[Transcribed page contents]

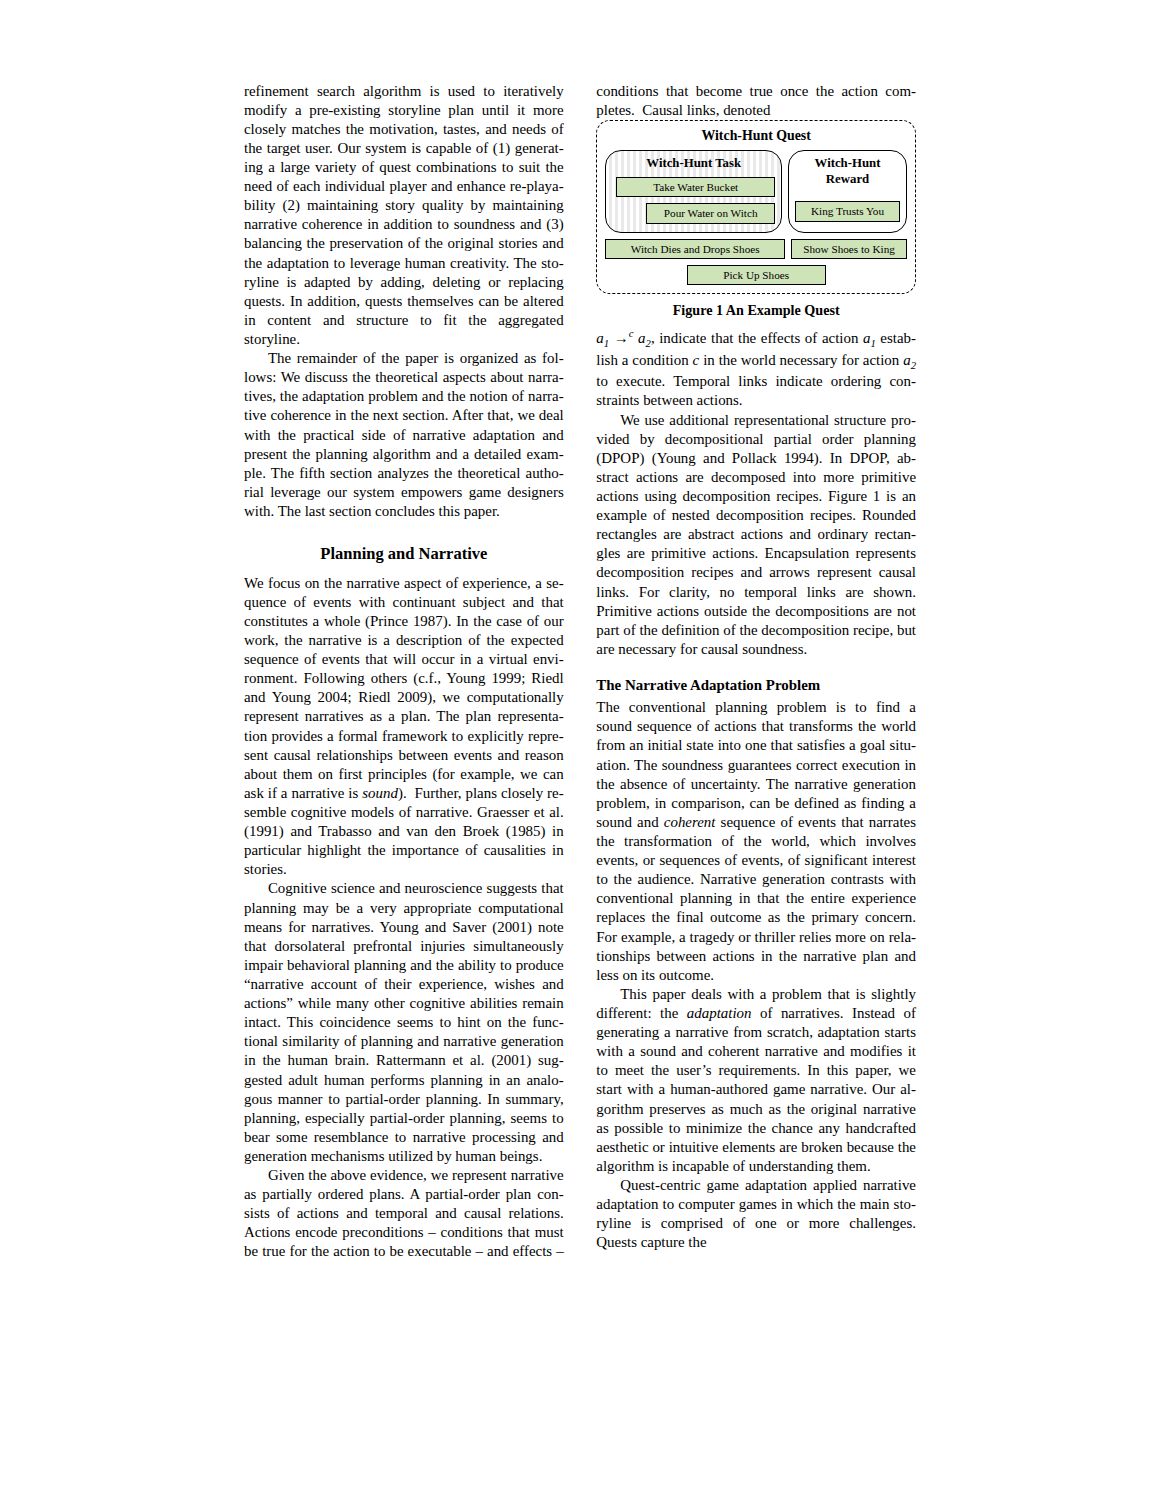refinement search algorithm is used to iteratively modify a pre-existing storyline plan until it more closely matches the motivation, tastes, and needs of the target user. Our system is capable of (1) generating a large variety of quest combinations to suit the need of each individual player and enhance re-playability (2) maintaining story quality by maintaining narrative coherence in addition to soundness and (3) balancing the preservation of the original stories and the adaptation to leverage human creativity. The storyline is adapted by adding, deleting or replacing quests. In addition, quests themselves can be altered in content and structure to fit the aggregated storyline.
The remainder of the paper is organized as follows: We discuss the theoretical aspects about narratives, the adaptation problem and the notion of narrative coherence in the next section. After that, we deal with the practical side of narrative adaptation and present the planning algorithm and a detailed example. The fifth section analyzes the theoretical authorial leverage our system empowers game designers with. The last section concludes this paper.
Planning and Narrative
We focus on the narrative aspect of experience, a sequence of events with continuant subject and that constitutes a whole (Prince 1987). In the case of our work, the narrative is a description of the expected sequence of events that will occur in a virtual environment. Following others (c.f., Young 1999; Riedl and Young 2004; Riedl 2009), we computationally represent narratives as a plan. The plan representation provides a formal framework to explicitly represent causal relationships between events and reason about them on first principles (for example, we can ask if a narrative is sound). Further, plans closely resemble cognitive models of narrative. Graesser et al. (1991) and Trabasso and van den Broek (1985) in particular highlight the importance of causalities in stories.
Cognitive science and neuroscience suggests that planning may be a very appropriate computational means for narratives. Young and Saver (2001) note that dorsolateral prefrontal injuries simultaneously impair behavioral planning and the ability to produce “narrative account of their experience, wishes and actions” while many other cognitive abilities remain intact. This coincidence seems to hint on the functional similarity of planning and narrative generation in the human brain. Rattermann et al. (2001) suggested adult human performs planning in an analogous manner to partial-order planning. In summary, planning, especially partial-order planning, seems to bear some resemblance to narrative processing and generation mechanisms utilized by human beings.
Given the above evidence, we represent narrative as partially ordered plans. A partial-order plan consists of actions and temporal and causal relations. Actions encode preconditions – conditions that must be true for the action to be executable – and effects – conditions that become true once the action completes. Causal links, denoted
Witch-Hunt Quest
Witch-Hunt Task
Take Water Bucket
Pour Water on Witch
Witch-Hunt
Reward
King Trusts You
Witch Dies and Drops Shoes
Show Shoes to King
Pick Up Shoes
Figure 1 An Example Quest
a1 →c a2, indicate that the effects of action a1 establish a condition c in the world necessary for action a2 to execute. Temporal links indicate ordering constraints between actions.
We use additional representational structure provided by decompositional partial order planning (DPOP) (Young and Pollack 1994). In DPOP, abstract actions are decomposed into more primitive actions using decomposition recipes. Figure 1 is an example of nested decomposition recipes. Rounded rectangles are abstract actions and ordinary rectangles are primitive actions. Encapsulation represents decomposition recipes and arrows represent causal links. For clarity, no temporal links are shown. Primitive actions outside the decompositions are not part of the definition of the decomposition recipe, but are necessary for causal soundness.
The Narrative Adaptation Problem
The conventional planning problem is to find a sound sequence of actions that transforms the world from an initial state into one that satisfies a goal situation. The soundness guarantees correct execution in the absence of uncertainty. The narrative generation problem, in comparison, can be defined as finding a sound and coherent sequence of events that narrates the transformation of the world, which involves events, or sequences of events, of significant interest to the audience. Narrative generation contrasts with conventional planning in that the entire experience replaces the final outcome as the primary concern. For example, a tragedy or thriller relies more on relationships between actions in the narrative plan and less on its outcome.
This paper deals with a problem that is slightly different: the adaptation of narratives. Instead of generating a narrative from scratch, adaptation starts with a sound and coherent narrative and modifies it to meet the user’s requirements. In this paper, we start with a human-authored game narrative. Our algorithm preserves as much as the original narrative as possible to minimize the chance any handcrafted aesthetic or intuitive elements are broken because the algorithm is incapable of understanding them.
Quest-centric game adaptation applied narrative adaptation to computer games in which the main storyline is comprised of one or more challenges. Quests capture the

◆ **REQUIRED ACTION**
Every line above that has the string "effects" needs to be copied.

◆ **PROBLEM SOLUTION**
Given the above evidence, we represent narrative as partially ordered plans. A partial-order plan consists of actions and temporal and causal relations. Actions encode preconditions – conditions that must be true for the action to be executable – and effects – conditions that become true once the action completes. Causal links, denoted
a1 →c a2, indicate that the effects of action a1 establish a condition c in the world necessary for action a2 to execute. Temporal links indicate ordering constraints between actions.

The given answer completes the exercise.